(What is needed)
Reproduce the entries exactly, beginning with the line containing "New Zealand First Party, Stokes" and ending with their last line, both included.
---------- Records provided ----------
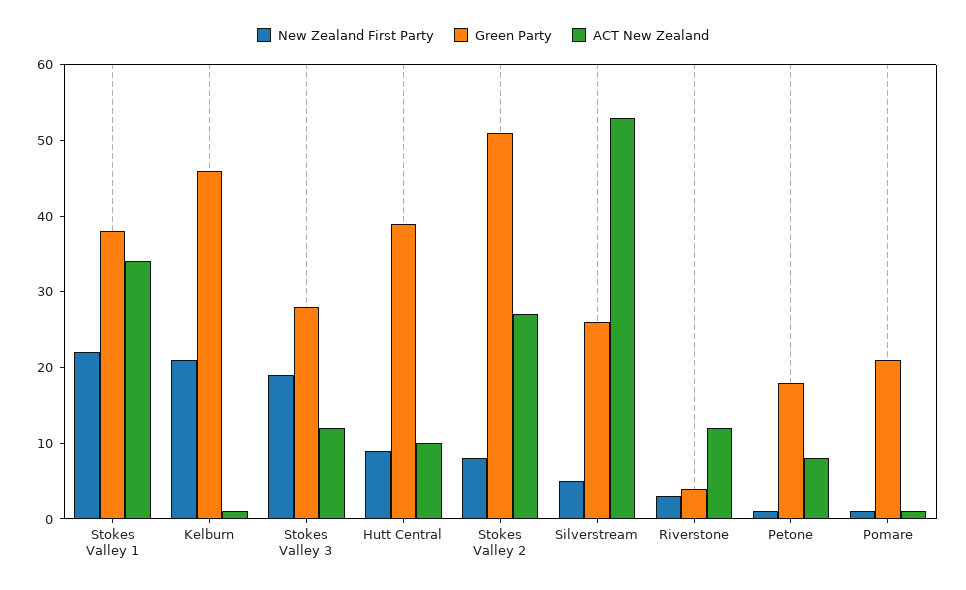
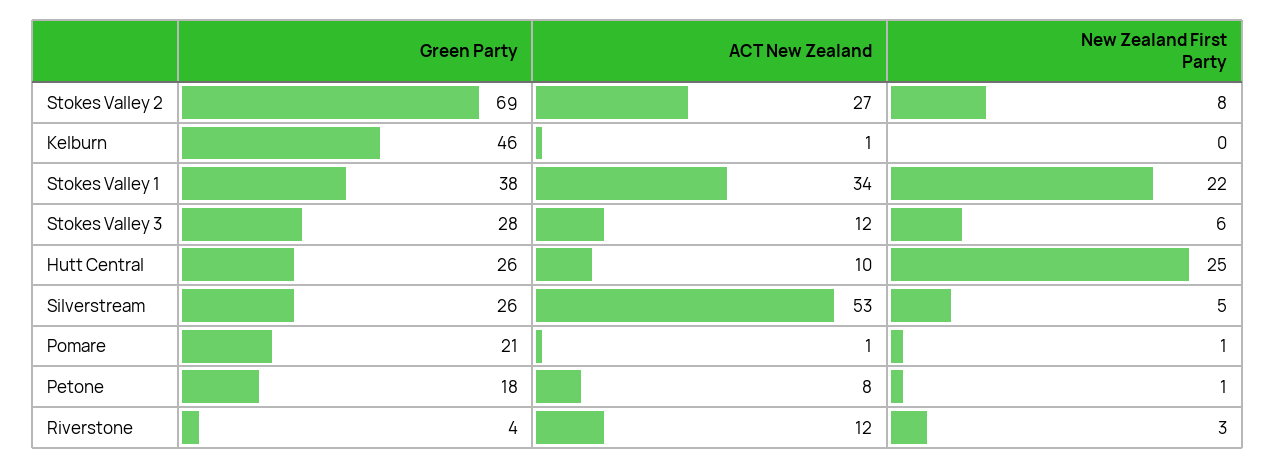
New Zealand First Party, Kelburn: 20 -> 0
New Zealand First Party, Stokes Valley 3: 20 -> 6
New Zealand First Party, Hutt Central: 10 -> 25
Green Party, Hutt Central: 40 -> 26
Green Party, Stokes Valley 2: 50 -> 69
----------
(Task output)
New Zealand First Party, Stokes Valley 3: 20 -> 6
New Zealand First Party, Hutt Central: 10 -> 25
Green Party, Hutt Central: 40 -> 26
Green Party, Stokes Valley 2: 50 -> 69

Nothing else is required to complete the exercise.